珍しいタイプのラバーを張ったラケットで特殊な回転のボールを打つインド選手の戦術を中国の選手が嫌がり、対応に苦しんだのです。

そこで陳選手との試合では、あえてふだん打たない回転や軌道の球を織り交ぜ、対策の隙をつく嫌がる攻撃をしたことが勝利につながったと話しました。

また、シングルスの世界ランキング2位の王芸迪選手にストレート勝ちした平野美宇選手も「中国の選手にはただ攻めているだけでは勝つことはできない。何が苦手なのかを1球ずつ考えながら打つことができ、それで相手が崩れてくれた」と正攻法ではなく相手の嫌がることに徹した結果が勝利の要因だったと話しました。

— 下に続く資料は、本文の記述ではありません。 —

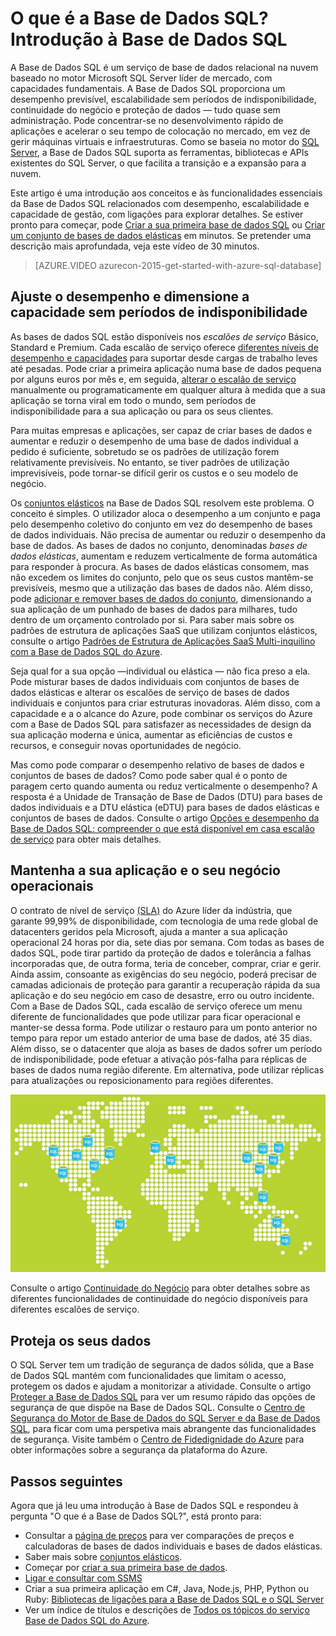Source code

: <properties
    pageTitle="O que é a Base de Dados SQL? Introdução à Base de Dados SQL | Microsoft Azure"
    description="Obtenha uma introdução à Base de Dados SQL: detalhes técnicos e capacidades do sistema de gestão de bases de dados relacionais (RDBMS) da Microsoft na nuvem."
    keywords="introdução à sql, introdução sql, o que é a base de dados sql"
    services="sql-database"
    documentationCenter=""
    authors="shontnew"
    manager="jhubbard"
    editor="cgronlun"/>

<tags
   ms.service="sql-database"
   ms.devlang="na"
   ms.topic="get-started-article"
   ms.tgt_pltfrm="na"
   ms.workload="data-management"
   ms.date="08/16/2016"
   ms.author="shkurhek"/>

# O que é a Base de Dados SQL? Introdução à Base de Dados SQL

A Base de Dados SQL é um serviço de base de dados relacional na nuvem baseado no motor Microsoft SQL Server líder de mercado, com capacidades fundamentais. A Base de Dados SQL proporciona um desempenho previsível, escalabilidade sem períodos de indisponibilidade, continuidade do negócio e proteção de dados — tudo quase sem administração. Pode concentrar-se no desenvolvimento rápido de aplicações e acelerar o seu tempo de colocação no mercado, em vez de gerir máquinas virtuais e infraestruturas. Como se baseia no motor do [SQL Server](https://msdn.microsoft.com/library/bb545450.aspx), a Base de Dados SQL suporta as ferramentas, bibliotecas e APIs existentes do SQL Server, o que facilita a transição e a expansão para a nuvem.

Este artigo é uma introdução aos conceitos e às funcionalidades essenciais da Base de Dados SQL relacionados com desempenho, escalabilidade e capacidade de gestão, com ligações para explorar detalhes. Se estiver pronto para começar, pode [Criar a sua primeira base de dados SQL](sql-database-get-started.md) ou [Criar um conjunto de bases de dados elásticas](sql-database-elastic-pool-create-portal.md) em minutos. Se pretender uma descrição mais aprofundada, veja este vídeo de 30 minutos.

> [AZURE.VIDEO azurecon-2015-get-started-with-azure-sql-database]

## Ajuste o desempenho e dimensione a capacidade sem períodos de indisponibilidade

As bases de dados SQL estão disponíveis nos *escalões de serviço* Básico, Standard e Premium. Cada escalão de serviço oferece [diferentes níveis de desempenho e capacidades](sql-database-service-tiers.md) para suportar desde cargas de trabalho leves até pesadas. Pode criar a primeira aplicação numa base de dados pequena por alguns euros por mês e, em seguida, [alterar o escalão de serviço](sql-database-scale-up.md) manualmente ou programaticamente em qualquer altura à medida que a sua aplicação se torna viral em todo o mundo, sem períodos de indisponibilidade para a sua aplicação ou para os seus clientes.

Para muitas empresas e aplicações, ser capaz de criar bases de dados e aumentar e reduzir o desempenho de uma base de dados individual a pedido é suficiente, sobretudo se os padrões de utilização forem relativamente previsíveis. No entanto, se tiver padrões de utilização imprevisíveis, pode tornar-se difícil gerir os custos e o seu modelo de negócio.

Os [conjuntos elásticos](sql-database-elastic-pool.md) na Base de Dados SQL resolvem este problema. O conceito é simples. O utilizador aloca o desempenho a um conjunto e paga pelo desempenho coletivo do conjunto em vez do desempenho de bases de dados individuais. Não precisa de aumentar ou reduzir o desempenho da base de dados. As bases de dados no conjunto, denominadas *bases de dados elásticas*, aumentam e reduzem verticalmente de forma automática para responder à procura. As bases de dados elásticas consomem, mas não excedem os limites do conjunto, pelo que os seus custos mantêm-se previsíveis, mesmo que a utilização das bases de dados não. Além disso, pode [adicionar e remover bases de dados do conjunto](sql-database-elastic-pool-manage-portal.md), dimensionando a sua aplicação de um punhado de bases de dados para milhares, tudo dentro de um orçamento controlado por si. Para saber mais sobre os padrões de estrutura de aplicações SaaS que utilizam conjuntos elásticos, consulte o artigo [Padrões de Estrutura de Aplicações SaaS Multi-inquilino com a Base de Dados SQL do Azure](sql-database-design-patterns-multi-tenancy-saas-applications.md).

Seja qual for a sua opção —individual ou elástica — não fica preso a ela. Pode misturar bases de dados individuais com conjuntos de bases de dados elásticas e alterar os escalões de serviço de bases de dados individuais e conjuntos para criar estruturas inovadoras. Além disso, com a capacidade e a o alcance do Azure, pode combinar os serviços do Azure com a Base de Dados SQL para satisfazer as necessidades de design da sua aplicação moderna e única, aumentar as eficiências de custos e recursos, e conseguir novas oportunidades de negócio.

Mas como pode comparar o desempenho relativo de bases de dados e conjuntos de bases de dados? Como pode saber qual é o ponto de paragem certo quando aumenta ou reduz verticalmente o desempenho? A resposta é a Unidade de Transação de Base de Dados (DTU) para bases de dados individuais e a DTU elástica (eDTU) para bases de dados elásticas e conjuntos de bases de dados. Consulte o artigo [Opções e desempenho da Base de Dados SQL: compreender o que está disponível em casa escalão de serviço](sql-database-service-tiers.md) para obter mais detalhes.

## Mantenha a sua aplicação e o seu negócio operacionais

O contrato de nível de serviço [(SLA)](http://azure.microsoft.com/support/legal/sla/) do Azure líder da indústria, que garante 99,99% de disponibilidade, com tecnologia de uma rede global de datacenters geridos pela Microsoft, ajuda a manter a sua aplicação operacional 24 horas por dia, sete dias por semana. Com todas as bases de dados SQL, pode tirar partido da proteção de dados e tolerância a falhas incorporadas que, de outra forma, teria de conceber, comprar, criar e gerir. Ainda assim, consoante as exigências do seu negócio, poderá precisar de camadas adicionais de proteção para garantir a recuperação rápida da sua aplicação e do seu negócio em caso de desastre, erro ou outro incidente. Com a Base de Dados SQL, cada escalão de serviço oferece um menu diferente de funcionalidades que pode utilizar para ficar operacional e manter-se dessa forma. Pode utilizar o restauro para um ponto anterior no tempo para repor um estado anterior de uma base de dados, até 35 dias. Além disso, se o datacenter que aloja as bases de dados sofrer um período de indisponibilidade, pode efetuar a ativação pós-falha para réplicas de bases de dados numa região diferente. Em alternativa, pode utilizar réplicas para atualizações ou reposicionamento para regiões diferentes.

![Georreplicação da Base de Dados SQL](./media/sql-database-technical-overview/azure_sqldb_map.png)


Consulte o artigo [Continuidade do Negócio](sql-database-business-continuity.md) para obter detalhes sobre as diferentes funcionalidades de continuidade do negócio disponíveis para diferentes escalões de serviço.

## Proteja os seus dados
O SQL Server tem um tradição de segurança de dados sólida, que a Base de Dados SQL mantém com funcionalidades que limitam o acesso, protegem os dados e ajudam a monitorizar a atividade. Consulte o artigo [Proteger a Base de Dados SQL](sql-database-security.md) para ver um resumo rápido das opções de segurança de que dispõe na Base de Dados SQL. Consulte o [Centro de Segurança do Motor de Base de Dados do SQL Server e da Base de Dados SQL](https://msdn.microsoft.com/library/bb510589), para ficar com uma perspetiva mais abrangente das funcionalidades de segurança. Visite também o [Centro de Fidedignidade do Azure](https://azure.microsoft.com/support/trust-center/security/) para obter informações sobre a segurança da plataforma do Azure.

## Passos seguintes
Agora que já leu uma introdução à Base de Dados SQL e respondeu à pergunta "O que é a Base de Dados SQL?", está pronto para:

- Consultar a [página de preços](https://azure.microsoft.com/pricing/details/sql-database/) para ver comparações de preços e calculadoras de bases de dados individuais e bases de dados elásticas.
- Saber mais sobre [conjuntos elásticos](sql-database-elastic-pool.md).
- Começar por [criar a sua primeira base de dados](sql-database-get-started.md).
- [Ligar e consultar com SSMS](sql-database-connect-query-ssms.md)
- Criar a sua primeira aplicação em C#, Java, Node.js, PHP, Python ou Ruby: [Bibliotecas de ligações para a Base de Dados SQL e o SQL Server](sql-database-libraries.md)
- Ver um índice de títulos e descrições de [Todos os tópicos do serviço Base de Dados SQL do Azure](sql-database-index-all-articles.md).



<!--HONumber=ago16_HO4-->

一方で、それだけでは超えられない大きな壁が依然としてあることも実感したと言います。

日本の選手が圧倒的な差を感じたと口々に話した、シングルス世界1位の孫頴莎選手の存在です。

日本は、第1試合に出場した15歳の張本美和選手、第4試合の早田選手がともにストレート負けを喫し、早田選手は孫選手について、「ボールの軌道、精神面、すべてが桁違い。今回も相手の予想外をつく前に技術的な部分でやられてしまった」と振り返りました。

パリオリンピックで中国を倒すために。

早田選手は「ここからオリンピックまでのおよそ半年間、孫選手だけにフォーカスしてやっていく。今大会で、今の中国は孫選手ほぼ1人で成り立っていると感じた。孫選手を倒さなければ、中国自体が揺るがないと感じたので、そこにどう亀裂をいれるかが大事になってくる」と中国のエースへの対決姿勢を鮮明にしました。

しれつなオリンピックの代表争いを経て、中国と互角に戦えるまでに成長した日本の女子。

あと1つ手が届かなかった悔しさをバネにパリの舞台に臨みます。